まず,長い文章の例として Emacs Tutorial を見てみましょう.これは,Emacs の入門用テキストですが,今はスクロールの練習が目的なので,内容を読む必要はありません.[Help]→[Emacs Tutorial] C-h t で表示されます.

適当な位置で改行せずに文章を打ち続けると,横幅より長くなってしまいます. その場合,はみ出た部分は次の行に表示されますが,本来は一つの行であることを表すため,右端に `\' が表示されます.また,カーソルを上下に移動するときは,本来の次の行に移動するため,画面 上では何行か飛ばして移動するように見えます.

3.2 ファイルとバッファとウィンドウ

147ページ

emacs は複数のファイルと複数のバッファと複数のウィンドウを同時に扱えます.

現在見えているバッ ファを切り替えるためには,次のようにします.

  1. メニューバーの [Buffers] のところをクリックすると,メニューが出てきます.このメニューは現在のバッファの一覧なので,今どのようなバッファ が存在するかによって,出てくる項目が変わります.
    この例は,testtest2 を編集しているときの [Buffers] メニューです.*scratch* は,emacs を起動したときに最初に表示されるバッファです.
  2. 表示したいバッファのところをクリックします.
二つのファイルの内容を見比べながら作業したいときもあります.そういう時は,ウィンドウを複数使い,それぞれに別 のバッファの内容を表示できます.例えば,Mew はメールの一覧と本文のバッファを同時に表示します.

3.3 Copy and Paste

emacs では文章の一部を別の場所にコピーすることができます.

  1. まず,コピーする領域を指定します.領域の先頭でマウスの左ボタンを押し, そのまま領域の最後までドラッグします.あるいは,先頭で左ボタンをクリックし,最後で右ボタンをクリックしても同じです.
  2. 次に,目的の位置でマウスの真ん中ボタンをクリックすると,そこにさっき指定した領域の内容が張り付けられます.

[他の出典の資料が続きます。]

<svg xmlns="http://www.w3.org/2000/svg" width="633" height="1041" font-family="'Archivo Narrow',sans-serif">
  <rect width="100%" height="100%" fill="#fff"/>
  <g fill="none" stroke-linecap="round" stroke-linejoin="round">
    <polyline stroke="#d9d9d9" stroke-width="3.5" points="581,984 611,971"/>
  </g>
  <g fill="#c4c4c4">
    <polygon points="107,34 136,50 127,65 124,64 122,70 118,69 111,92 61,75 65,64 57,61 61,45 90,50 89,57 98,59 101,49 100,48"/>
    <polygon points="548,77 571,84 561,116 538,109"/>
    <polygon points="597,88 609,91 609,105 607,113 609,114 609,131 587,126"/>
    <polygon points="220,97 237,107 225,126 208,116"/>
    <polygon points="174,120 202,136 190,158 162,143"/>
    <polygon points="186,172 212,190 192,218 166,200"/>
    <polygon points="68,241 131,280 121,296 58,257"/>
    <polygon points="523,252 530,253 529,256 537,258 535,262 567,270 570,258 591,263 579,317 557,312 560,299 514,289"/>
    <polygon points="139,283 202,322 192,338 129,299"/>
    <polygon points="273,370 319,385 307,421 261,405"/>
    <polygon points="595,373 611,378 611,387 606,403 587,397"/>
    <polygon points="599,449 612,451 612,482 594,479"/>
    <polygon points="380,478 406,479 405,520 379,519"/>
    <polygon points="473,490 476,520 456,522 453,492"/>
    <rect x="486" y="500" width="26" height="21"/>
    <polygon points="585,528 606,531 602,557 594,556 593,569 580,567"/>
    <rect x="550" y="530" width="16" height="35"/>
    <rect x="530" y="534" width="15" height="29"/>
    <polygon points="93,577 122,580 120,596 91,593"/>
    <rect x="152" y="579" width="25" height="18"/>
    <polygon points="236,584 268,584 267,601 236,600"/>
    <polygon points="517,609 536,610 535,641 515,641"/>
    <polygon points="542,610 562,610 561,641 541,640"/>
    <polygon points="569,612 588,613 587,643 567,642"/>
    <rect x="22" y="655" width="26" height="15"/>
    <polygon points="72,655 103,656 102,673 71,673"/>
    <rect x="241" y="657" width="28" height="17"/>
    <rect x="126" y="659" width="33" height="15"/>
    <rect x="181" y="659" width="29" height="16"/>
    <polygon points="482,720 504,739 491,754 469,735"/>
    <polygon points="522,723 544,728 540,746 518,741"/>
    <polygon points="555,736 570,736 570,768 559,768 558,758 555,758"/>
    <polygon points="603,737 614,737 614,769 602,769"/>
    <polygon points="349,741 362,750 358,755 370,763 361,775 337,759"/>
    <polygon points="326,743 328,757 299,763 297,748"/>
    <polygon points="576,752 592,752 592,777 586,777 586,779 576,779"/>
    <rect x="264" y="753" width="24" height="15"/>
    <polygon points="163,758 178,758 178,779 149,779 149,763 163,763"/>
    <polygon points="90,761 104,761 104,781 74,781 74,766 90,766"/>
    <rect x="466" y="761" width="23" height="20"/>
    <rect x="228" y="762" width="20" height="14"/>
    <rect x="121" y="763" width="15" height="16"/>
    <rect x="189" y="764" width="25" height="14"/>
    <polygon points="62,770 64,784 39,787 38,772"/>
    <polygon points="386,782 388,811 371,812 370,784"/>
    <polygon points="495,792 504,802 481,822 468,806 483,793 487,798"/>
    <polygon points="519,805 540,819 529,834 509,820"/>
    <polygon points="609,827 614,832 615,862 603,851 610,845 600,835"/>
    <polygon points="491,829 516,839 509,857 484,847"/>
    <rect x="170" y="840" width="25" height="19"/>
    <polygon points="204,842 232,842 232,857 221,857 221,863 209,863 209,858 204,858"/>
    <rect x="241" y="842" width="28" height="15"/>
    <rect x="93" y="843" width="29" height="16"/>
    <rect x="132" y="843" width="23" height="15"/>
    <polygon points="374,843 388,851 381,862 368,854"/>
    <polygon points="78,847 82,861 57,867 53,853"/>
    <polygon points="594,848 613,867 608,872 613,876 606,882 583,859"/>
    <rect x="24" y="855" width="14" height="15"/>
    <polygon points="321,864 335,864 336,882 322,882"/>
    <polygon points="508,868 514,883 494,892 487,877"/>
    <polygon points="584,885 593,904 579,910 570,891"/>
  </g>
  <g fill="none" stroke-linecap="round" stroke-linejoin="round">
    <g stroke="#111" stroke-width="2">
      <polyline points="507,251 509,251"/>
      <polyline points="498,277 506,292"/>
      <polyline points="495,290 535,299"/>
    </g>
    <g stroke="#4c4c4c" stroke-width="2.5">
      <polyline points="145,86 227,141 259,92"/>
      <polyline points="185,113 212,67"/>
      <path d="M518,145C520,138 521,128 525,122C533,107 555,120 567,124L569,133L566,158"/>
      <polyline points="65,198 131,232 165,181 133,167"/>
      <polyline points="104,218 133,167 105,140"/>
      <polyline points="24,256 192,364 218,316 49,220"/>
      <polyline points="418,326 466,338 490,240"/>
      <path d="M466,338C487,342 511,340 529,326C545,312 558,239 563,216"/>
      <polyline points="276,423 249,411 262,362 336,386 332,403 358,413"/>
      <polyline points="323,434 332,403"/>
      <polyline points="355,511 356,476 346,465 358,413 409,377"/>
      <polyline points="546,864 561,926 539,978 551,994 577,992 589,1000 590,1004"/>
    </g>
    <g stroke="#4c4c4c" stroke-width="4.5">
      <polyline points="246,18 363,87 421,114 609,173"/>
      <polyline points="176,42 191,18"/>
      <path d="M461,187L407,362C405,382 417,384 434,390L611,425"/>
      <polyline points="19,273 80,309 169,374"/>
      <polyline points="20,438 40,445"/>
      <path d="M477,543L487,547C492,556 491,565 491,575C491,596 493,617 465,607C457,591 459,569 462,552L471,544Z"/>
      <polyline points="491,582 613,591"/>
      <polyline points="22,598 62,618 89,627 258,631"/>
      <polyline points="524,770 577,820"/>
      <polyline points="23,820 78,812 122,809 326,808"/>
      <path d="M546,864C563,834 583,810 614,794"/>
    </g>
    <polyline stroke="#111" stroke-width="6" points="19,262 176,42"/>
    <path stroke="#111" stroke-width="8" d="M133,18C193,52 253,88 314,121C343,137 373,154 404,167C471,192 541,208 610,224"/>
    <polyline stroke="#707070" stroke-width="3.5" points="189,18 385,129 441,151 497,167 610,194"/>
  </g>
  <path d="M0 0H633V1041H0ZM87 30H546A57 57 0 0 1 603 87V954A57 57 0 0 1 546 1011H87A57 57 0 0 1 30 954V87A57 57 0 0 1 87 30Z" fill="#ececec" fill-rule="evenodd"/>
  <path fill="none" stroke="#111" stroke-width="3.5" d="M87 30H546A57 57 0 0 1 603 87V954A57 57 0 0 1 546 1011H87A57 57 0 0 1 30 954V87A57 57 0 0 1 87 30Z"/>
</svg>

領域を指定するとき,先頭で左ボタンをクリックし,最後で右ボタンを2回クリックすると,その領域が削除されるので,コピーではなく移動になります.

3.4 練習問題

  1. 先週作った testtest2 を同時に emacs で表示しなさい.
  2. test の中から適当な文を選び,それを test2 にコピーしなさい.

3.5 中断と取り消し

emacs で間違った操作をしてしまっても,慌てずに元の状態に戻しましょう.

操作によっては,ウィンドウが分割されたり,新しいバッファが表示されたり します.そのような場合は,不要なウィンドウを消去し,[Buffers] メニューで元のバッファを選択しましょう.

3.6 ファイルとディレクトリ

77ページ

ファイルとは, コンピュータの中で情報を入れておく箱のようなものです. 文章や数値データを入れておきます.

ファイルの数が増えてくると,それを分類して整理しないと収拾がつかなくなります.そのためにディレクトリ(directory)を使います.

注意: 単に 「ファイル」と言ったときは,ディレクトリもファイルの一種として扱うことが多いので,特にディレクトリではないことを強調したいときは,「通 常ファイル」と言います.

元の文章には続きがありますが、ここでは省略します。